El hombre empezó a quejarse de que la gente ya no entiende las parábolas…
Después de dos siglos mamando capitalismo y marxismo −incapaces ambos de manejar categorías no materiales−, nos cuesta digerir que el amor y la misericordia son la mejor inversión
La conversación me dejó algo inquieto, así que la rebobiné un momento para fijarla mejor en la memoria, y después tomé algunas notas en un cuaderno. Habíamos quedado para hablar de otros asuntos, sin embargo él empezó por ahí, no sé muy bien cómo: quizá sin introducción ni pretexto, abruptamente, en cuanto tomamos asiento en unos sillones rojos y blancos, de esos baratos que se compran desmontados.

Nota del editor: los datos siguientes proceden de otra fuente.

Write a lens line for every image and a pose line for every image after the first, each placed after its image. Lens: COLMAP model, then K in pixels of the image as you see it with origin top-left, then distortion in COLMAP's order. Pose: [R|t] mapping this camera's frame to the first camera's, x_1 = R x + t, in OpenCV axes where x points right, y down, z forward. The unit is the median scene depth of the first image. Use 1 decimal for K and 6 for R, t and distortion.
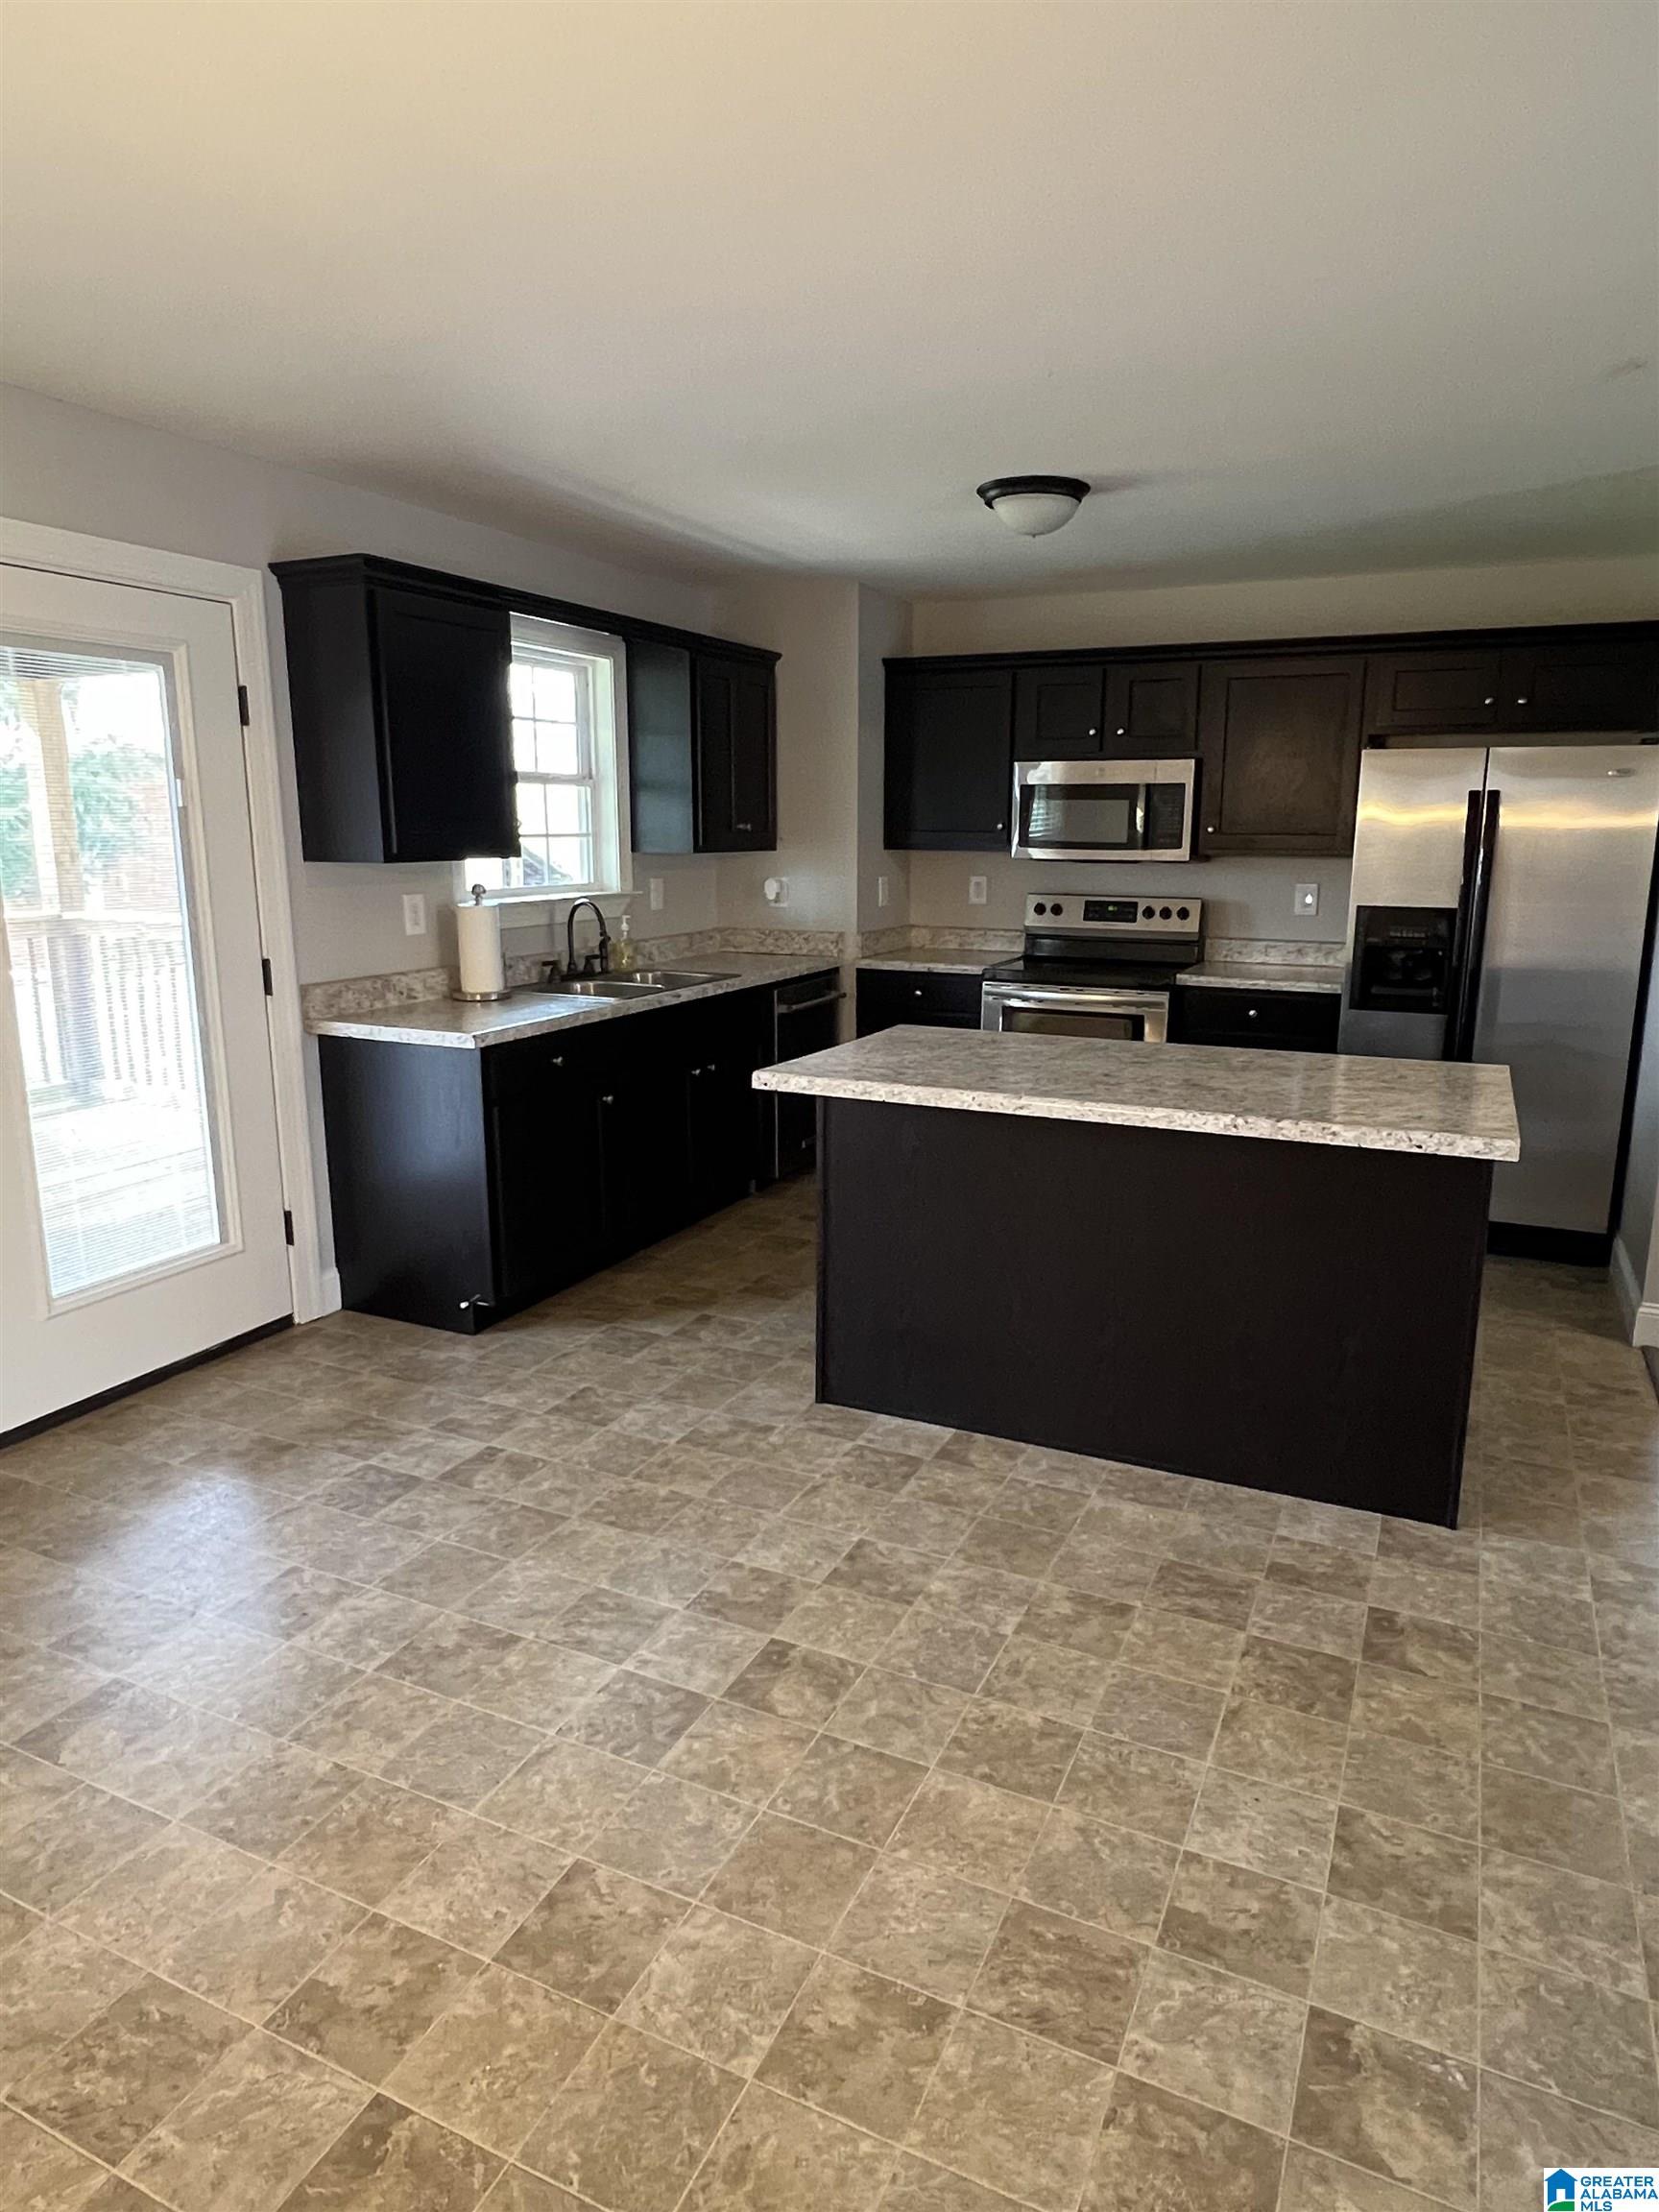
lens RADIAL K [[1318.4, 0, 828.0], [0, 1318.4, 1108.3], [0, 0, 1]] dist [-0.000608, 0.000657]
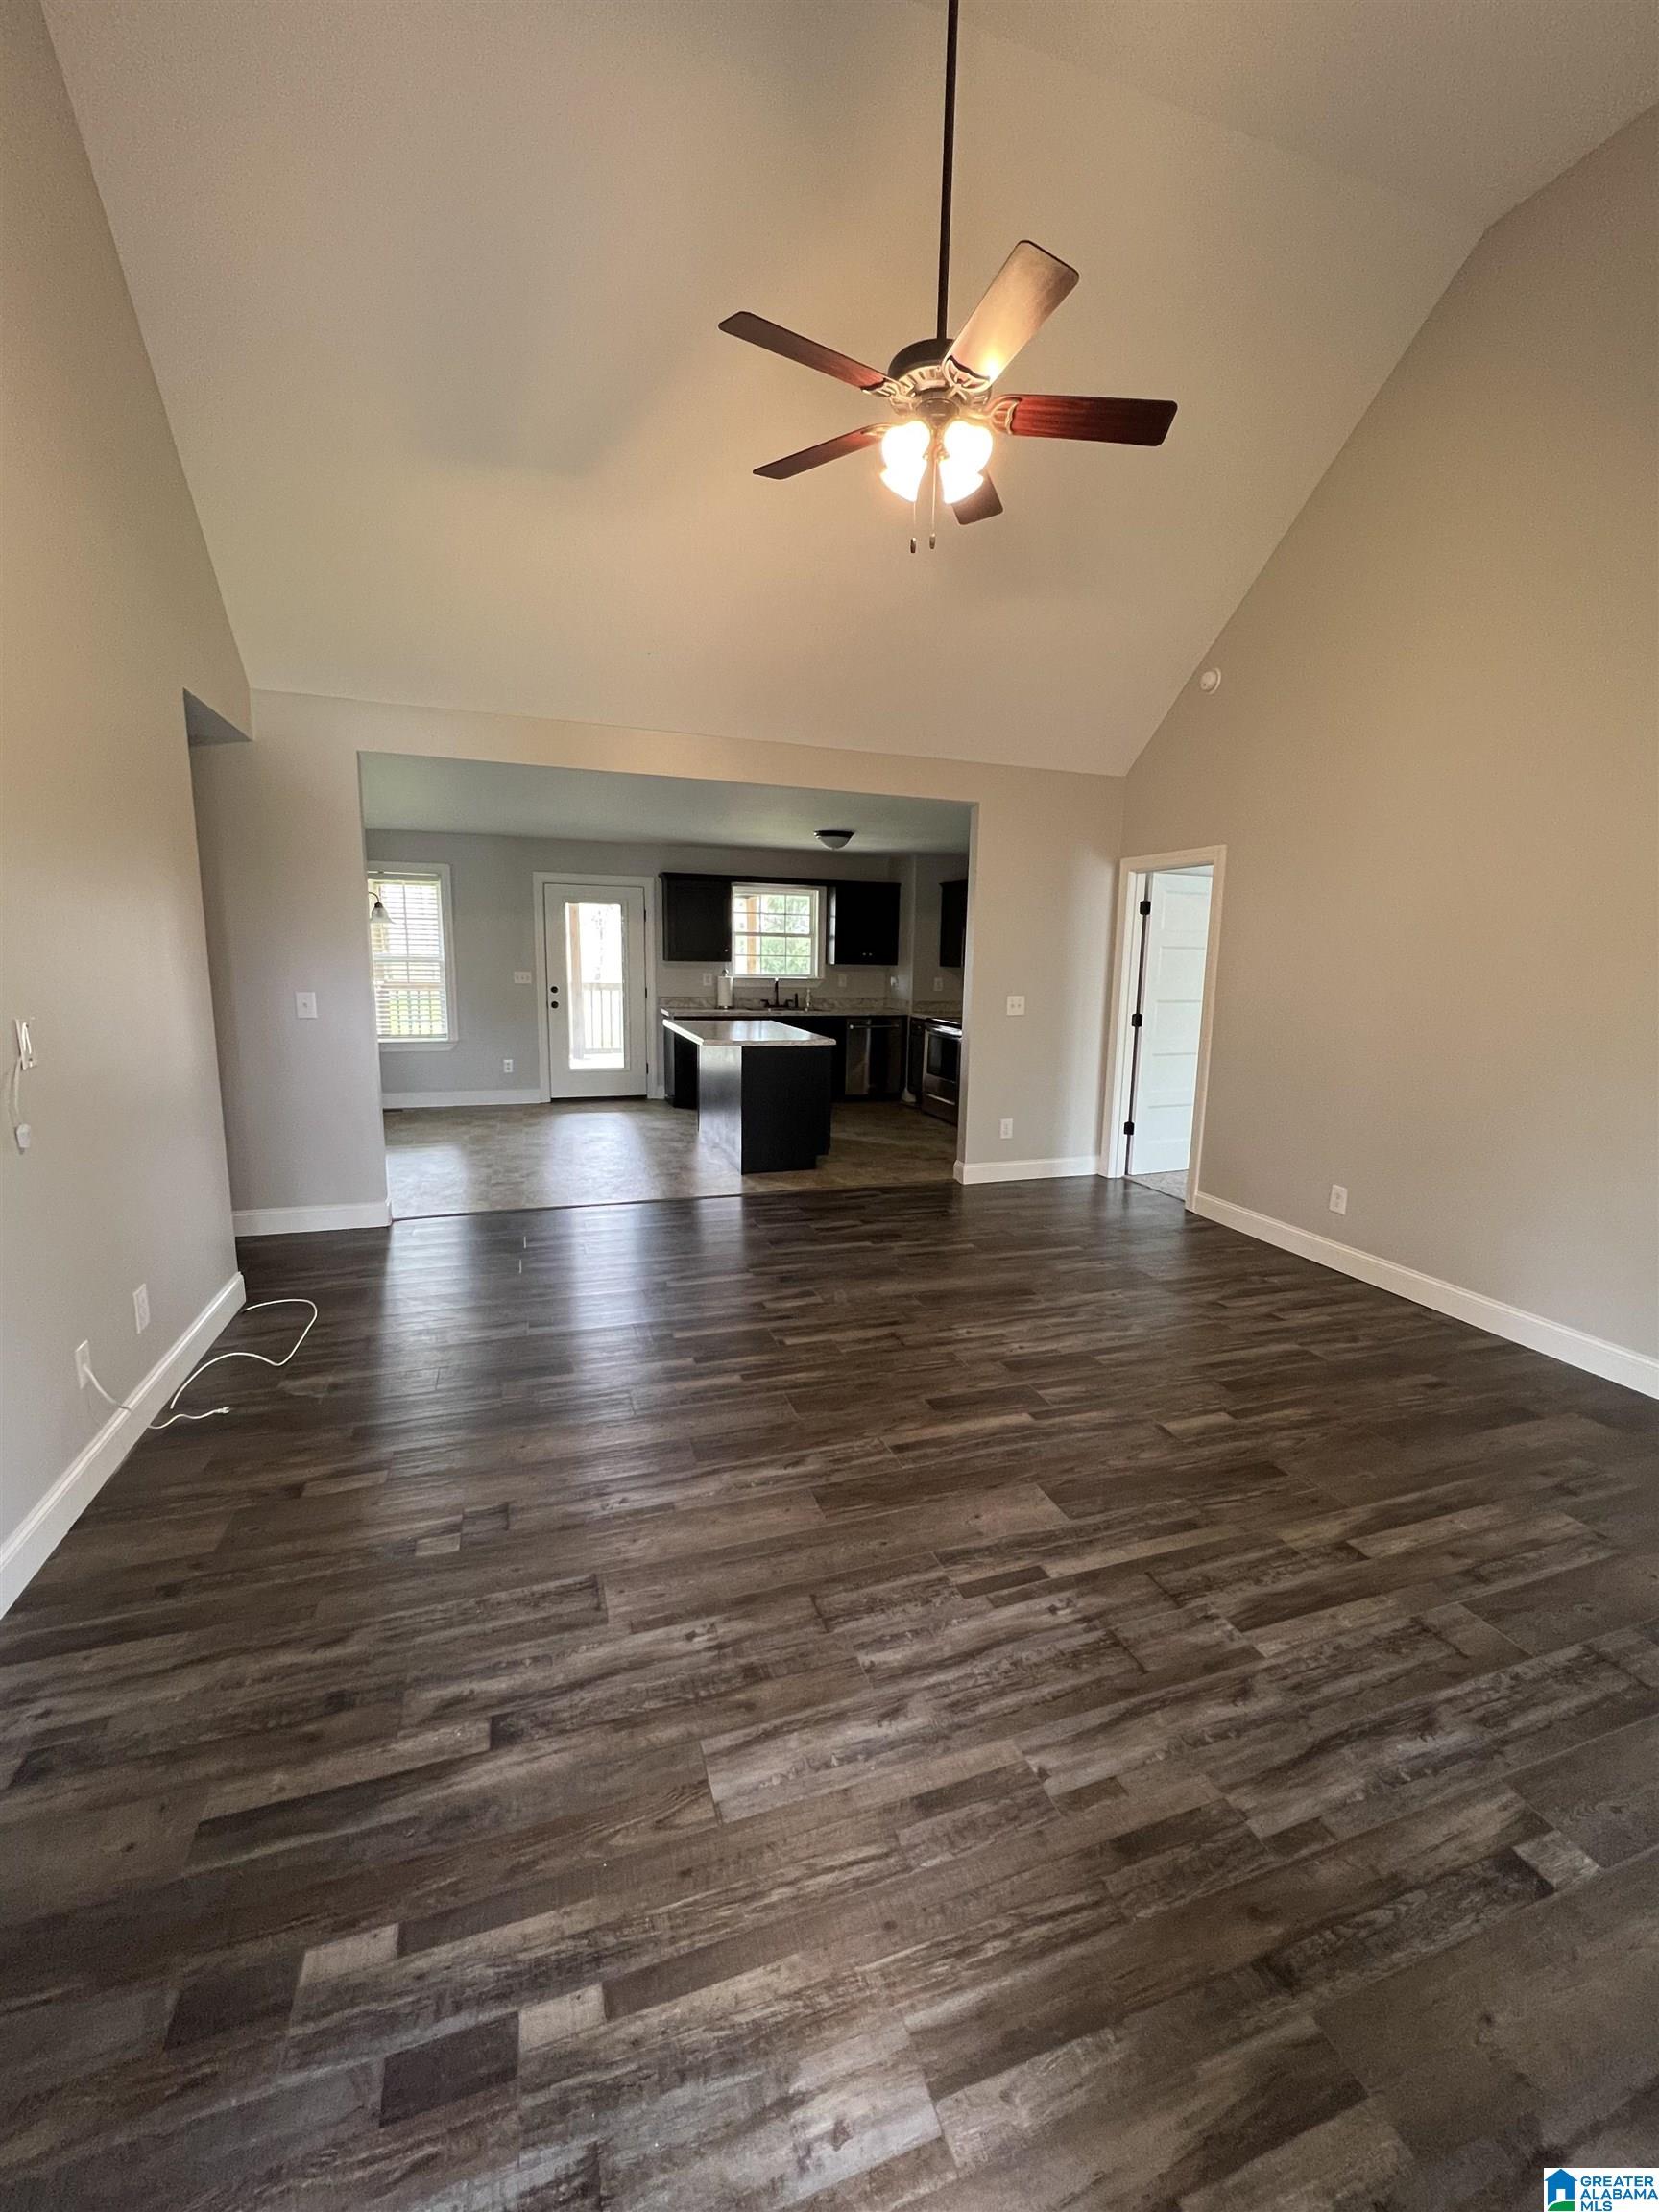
lens RADIAL K [[891.4, 0, 840.3], [0, 891.4, 1108.3], [0, 0, 1]] dist [0.000715, 0.000004]
pose [[0.706926, 0.131894, -0.694881, 1.524028], [-0.168807, 0.985530, 0.015328, 0.072167], [0.686848, 0.106464, 0.718961, -0.277970]]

Total, que el hombre empezó a quejarse de que la gente ya no entiende las parábolas. Ni siquiera la parábola por excelencia, la del hijo pródigo: se ponen, me dijo, del lado del hermano mayor, el que se enfada. Le dije que no era difícil de entender la postura del hermano mayor. Incluso se entiende bien la del otro hijo. Ambos razonan en términos económicos, que nos resultan cercanos y familiares, y solo el padre rehúye ese esquema para acogerse a un paradigma distinto: el del amor, la misericordia y el perdón. Nos pasa mucho, le dije. Tendemos a juzgar en clave de coste-beneficio, lo justo y lo injusto, lo hermoso y lo feo, lo verdadero y lo falso, todo.
Se incorporó un poco en su asiento. «¿Y qué me dices, entonces, de la parábola de los obreros y la viña?. ¿Cómo va a entender la gente que se le pague a los que han trabajado solo una hora lo mismo que a los que han bregado la jornada entera?». Reconozco que ahí sospeché que las dudas que manifestaba eran más suyas que de otros. Pero lo descarté enseguida, porque le conozco bien. Le dije que, en esa parábola, se ve todavía más claro: unos juzgan por criterios coste-beneficio, y el dueño de la viña no. Se mueve en otros niveles.
Además, añadí, ese modo de proceder parece ya una provocación en la parábola de los talentos. El que menos recibe sale también peor parado, y eso que devuelve el talento que le entregaron, no lo pierde. Ante este comentario, mi interlocutor se irguió del todo −pensé que iba a levantarse− y elevó también la voz: «¡Y no solo eso! ¡Mandó que le quitaran el talento y que se lo dieran al que más tenía!», dijo en el mismo tono en que alguien que ya ha asombrado al otro, añade un «¡y no sabes lo mejor!». Me entraron ganas de reír: nunca me había fijado en que la parábola fuera tan contraria al igualitarismo en boga.
En realidad, no lo es. Simplemente, Jesucristo, como diría un brasileño, ni siquiera está ahí, en ese achatarramiento de las relaciones humanas reducidas a puro intercambio, a simple comercio, al vulgar «te doy para que me des». A menudo parece que juega un poco con esa perspectiva nuestra, como en la parábola extraña del administrador infiel, la del tesoro enterrado o la de la oveja perdida. Y en otras, llama directamente a la despreocupación de los lirios y los pájaros del campo. Él, que no tenía dónde reclinar su cabeza, rehuyó la teoría económica, pero dio origen a la civilización más próspera y avanzada que haya existido nunca sobre la tierra.
A los hijos de esta generación, después de dos siglos mamando capitalismo y marxismo −incapaces ambos de manejar categorías no materiales−, nos cuesta digerir que el amor y la misericordia son la mejor inversión, la que proporciona mayores dividendos, no solo en felicidad, sino también en prosperidad material. A las sociedades, como a las familias, el cariño comprometido las hace grandes.